Through another series of public workshops, the plan has been reworked. The bypass is gone. In its place is a two-lane boulevard that intersects with many side streets. DOT will also pay to beef up some county roads in order to further disperse traffic and ease the burden on Routes 202 and 31. In all, this costs about half as much. Mary Melfi, a Flemington councilwoman, is pleased with the change. "Everything in New Jersey is a highway," Melfi says. "DOT has always been about six-lane highways, and they're not doing it anymore. They'd rather build 14 miles of small roads than a few miles of big ones."

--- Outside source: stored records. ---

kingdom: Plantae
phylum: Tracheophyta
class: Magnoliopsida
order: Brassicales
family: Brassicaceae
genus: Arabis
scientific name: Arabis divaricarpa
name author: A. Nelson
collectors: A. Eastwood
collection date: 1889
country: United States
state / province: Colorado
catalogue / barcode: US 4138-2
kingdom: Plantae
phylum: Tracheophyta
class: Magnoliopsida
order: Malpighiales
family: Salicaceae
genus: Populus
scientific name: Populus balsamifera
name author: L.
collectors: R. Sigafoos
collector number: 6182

To be sure, New Jersey will still widen roads when it makes sense and when there's money to pay for it. "We're not going soft here," Toth says. "We're still worried about the concerns of the motoring public." But the job of designing highways couldn't be more different from when Toth started with DOT 32 years ago. Engineers don't have to be just kinder and gentler. They've got to be creative. "If you follow the book, that's not design," Toth says. "That's just following the book."